New York (CNN) -- A financial adviser to celebrities pleaded not guilty Friday to charges that he defrauded investors and clients of up to $59 million through a combination of wire fraud, securities fraud, fraud by an investment adviser and money laundering.
Kenneth Starr has been jailed since his arrest last month. At the time, prosecutors alleged that he had carried out a $30 million Ponzi scheme on some of his clients, but a new indictment unsealed Thursday raised the total to $59 million.
Starr was remanded without bail until a June 21 pretrial hearing.
He was arrested originally on May 27, and, according to prosecutors, Starr attempted to evade arrest by hiding from federal agents. Prosecutors say Starr's wife told agents he wasn't home and when they encountered his 12-year-old son at the top of the stairs, he, too, said his father was not home. But, prosecutors said, the agents found Starr "cowering in a closet."
Starr, an attorney, is head of New York-based Starr and Co. and Starr Investment Advisors LLC, an asset management and financial planning company for high net-worth and celebrity clients.

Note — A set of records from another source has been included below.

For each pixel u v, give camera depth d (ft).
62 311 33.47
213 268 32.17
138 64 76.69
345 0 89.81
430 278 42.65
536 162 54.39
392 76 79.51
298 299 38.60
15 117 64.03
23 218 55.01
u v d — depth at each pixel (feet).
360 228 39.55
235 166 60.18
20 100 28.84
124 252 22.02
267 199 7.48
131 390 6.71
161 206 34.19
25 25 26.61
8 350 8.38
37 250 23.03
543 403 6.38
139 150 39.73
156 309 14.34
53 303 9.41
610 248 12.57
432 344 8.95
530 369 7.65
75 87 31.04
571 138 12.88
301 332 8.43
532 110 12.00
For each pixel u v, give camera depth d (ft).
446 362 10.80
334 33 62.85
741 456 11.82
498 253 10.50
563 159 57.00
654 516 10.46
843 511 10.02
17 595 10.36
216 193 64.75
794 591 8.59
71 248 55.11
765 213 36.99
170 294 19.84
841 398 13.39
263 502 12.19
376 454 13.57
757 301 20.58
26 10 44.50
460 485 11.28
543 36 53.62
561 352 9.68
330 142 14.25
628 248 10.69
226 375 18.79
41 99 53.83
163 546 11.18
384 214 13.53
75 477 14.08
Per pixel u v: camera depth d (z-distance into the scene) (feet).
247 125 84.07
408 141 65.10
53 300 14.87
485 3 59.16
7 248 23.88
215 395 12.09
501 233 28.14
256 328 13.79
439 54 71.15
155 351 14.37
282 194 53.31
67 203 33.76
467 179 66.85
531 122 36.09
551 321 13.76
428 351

"In the less than two weeks since Kenneth Starr's arrest, this investigation has maintained its velocity. The scope of alleged fraud has doubled and is now up to $59 million, and counting," Preet Bharara, U.S. attorney for the southern district of New York said in a statement.

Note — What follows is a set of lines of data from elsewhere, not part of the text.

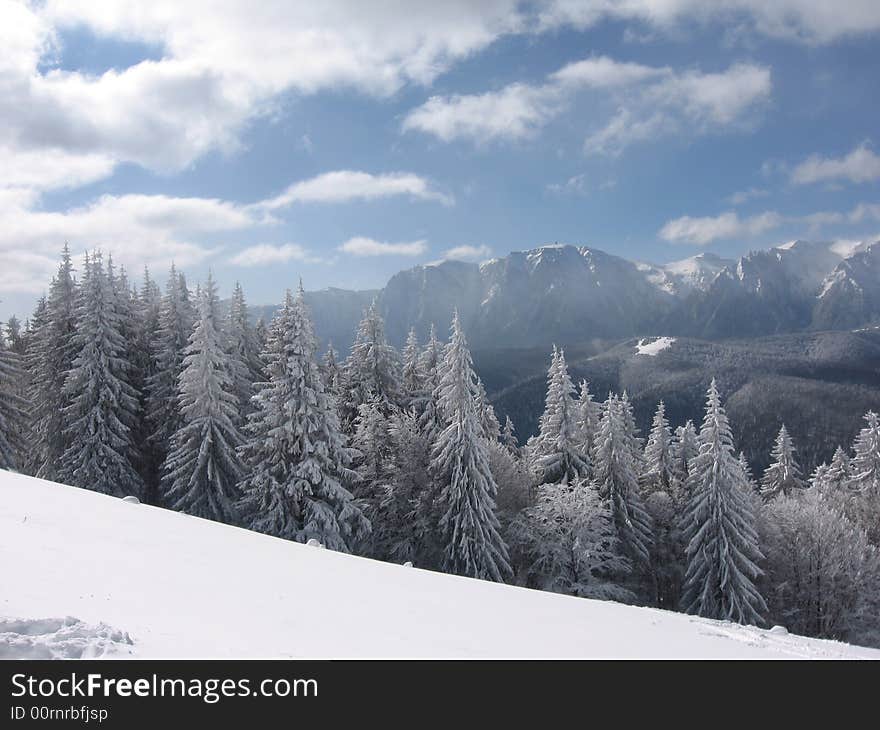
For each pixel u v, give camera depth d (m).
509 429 52.78
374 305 40.22
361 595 9.92
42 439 35.12
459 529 31.48
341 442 29.62
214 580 8.97
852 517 46.19
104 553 9.22
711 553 34.28
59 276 36.69
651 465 45.25
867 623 37.34
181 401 31.17
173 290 37.41
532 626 9.68
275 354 30.11
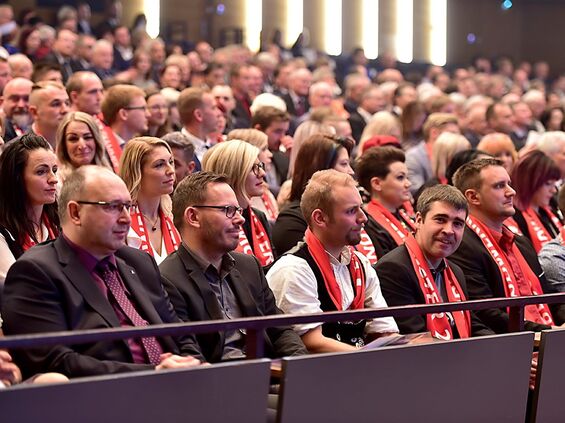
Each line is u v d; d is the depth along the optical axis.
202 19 24.23
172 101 11.77
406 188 8.26
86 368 4.85
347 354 4.69
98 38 18.44
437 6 29.31
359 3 27.58
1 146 7.21
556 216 9.72
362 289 6.38
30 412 3.82
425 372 5.02
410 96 16.03
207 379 4.25
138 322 5.21
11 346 3.78
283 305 6.09
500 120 14.38
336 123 11.37
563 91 24.59
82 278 5.10
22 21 17.47
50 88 8.98
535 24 30.98
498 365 5.36
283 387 4.47
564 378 5.70
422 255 6.83
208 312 5.70
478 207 7.65
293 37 26.19
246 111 14.70
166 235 7.00
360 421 4.75
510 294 7.46
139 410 4.08
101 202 5.12
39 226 6.05
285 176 10.20
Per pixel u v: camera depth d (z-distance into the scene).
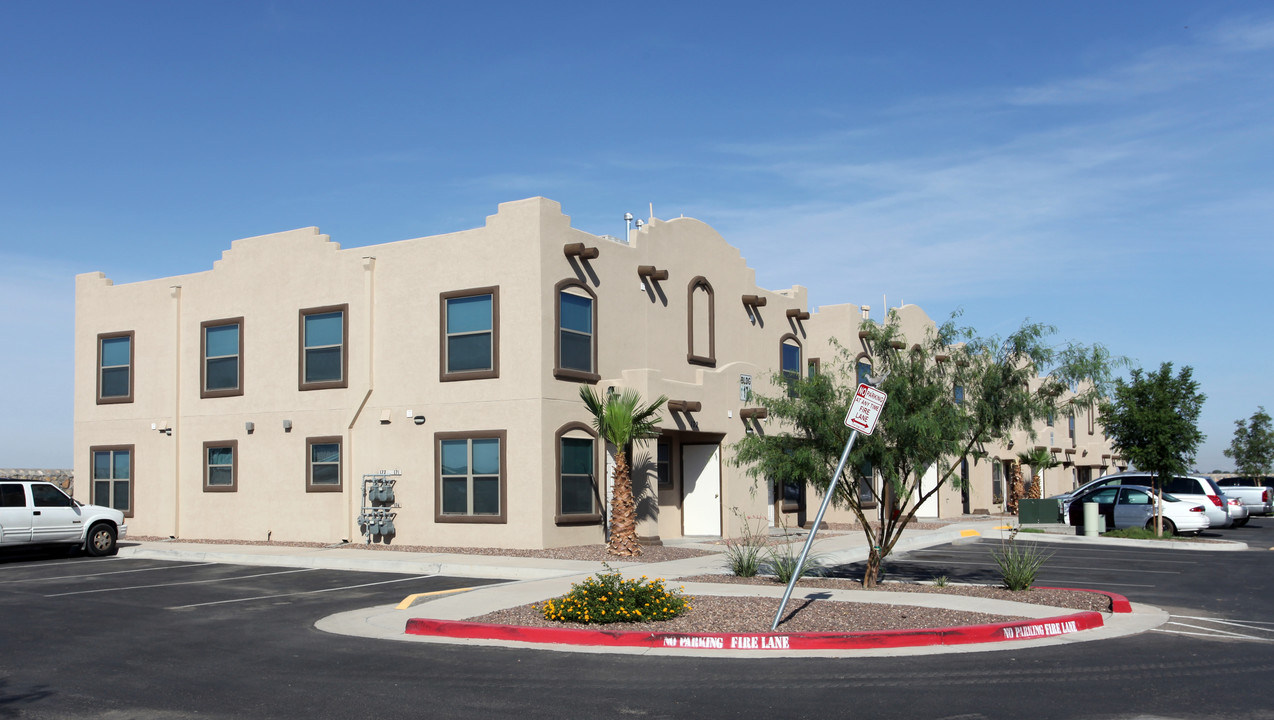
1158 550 25.56
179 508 27.59
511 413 22.58
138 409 28.64
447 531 23.23
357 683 9.98
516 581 17.30
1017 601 14.65
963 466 39.25
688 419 25.16
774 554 18.30
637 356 25.44
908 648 11.73
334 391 25.09
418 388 23.92
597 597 13.08
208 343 27.53
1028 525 32.28
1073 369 15.96
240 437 26.61
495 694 9.43
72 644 12.34
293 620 14.19
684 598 13.90
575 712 8.71
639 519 24.23
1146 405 27.95
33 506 22.59
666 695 9.34
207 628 13.54
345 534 24.61
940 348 16.75
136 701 9.30
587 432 23.47
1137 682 9.78
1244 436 64.62
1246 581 18.86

The government alleges that Starr used two main schemes to defraud his clients. In one scheme, he solicited money "to invest in what he purported to be sure deals," but diverted all or some of the money to himself or to other investments in which he, his wife and/or close associates held financial interests.
In the second scheme, Starr used direct control over his clients' assets to transfer funds to himself, his family and/or associates, then transferred money from one client to another when a client requested a payment Starr could not meet, prosecutors said.

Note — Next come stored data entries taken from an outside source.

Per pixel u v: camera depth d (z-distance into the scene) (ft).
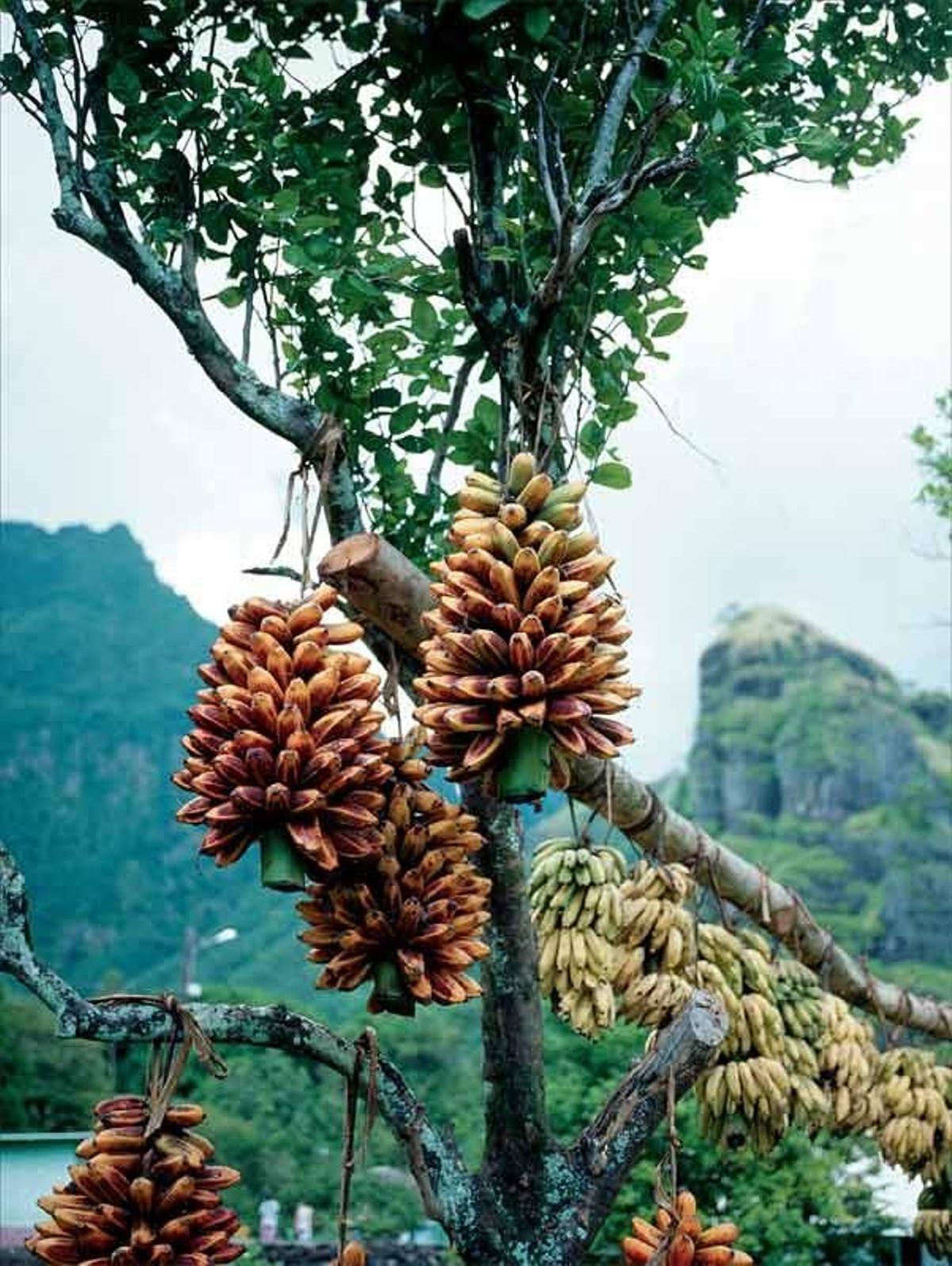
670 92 12.52
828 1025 16.24
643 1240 11.97
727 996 14.97
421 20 13.29
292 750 9.74
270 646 10.16
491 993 12.63
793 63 15.60
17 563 529.04
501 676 10.00
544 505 10.76
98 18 14.16
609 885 14.05
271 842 9.89
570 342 14.42
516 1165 12.37
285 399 13.33
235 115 14.16
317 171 14.62
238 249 14.40
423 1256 94.94
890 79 16.88
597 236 14.24
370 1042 11.13
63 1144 45.78
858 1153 48.67
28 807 412.57
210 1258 10.43
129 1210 10.41
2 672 464.65
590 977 13.80
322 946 10.87
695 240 15.11
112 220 13.47
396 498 15.06
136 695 469.98
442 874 10.89
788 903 16.58
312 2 14.35
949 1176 18.44
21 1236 41.37
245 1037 11.01
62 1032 10.48
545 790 10.14
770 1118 15.06
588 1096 48.14
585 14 13.32
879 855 264.93
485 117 13.44
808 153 15.56
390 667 12.30
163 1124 10.73
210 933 349.61
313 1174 112.16
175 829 411.34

The complaint did not name the victims of Starr's alleged schemes.
The arrests come nearly a year after Bernard Madoff was convicted of conducting the largest ponzi scheme in history, defrauding investors out of $50 billion.
Andrew Stein, the former president of the New York City Council who was alleged to have been a recipient of some of Starr's schemes, is also charged in the case with making false statements to the Internal Revenue Service and federal officers. Stein was released on a $250,000 co-signed bond and ordered back to court June 28. He did not appear in court Friday and was not mentioned in the new indictment.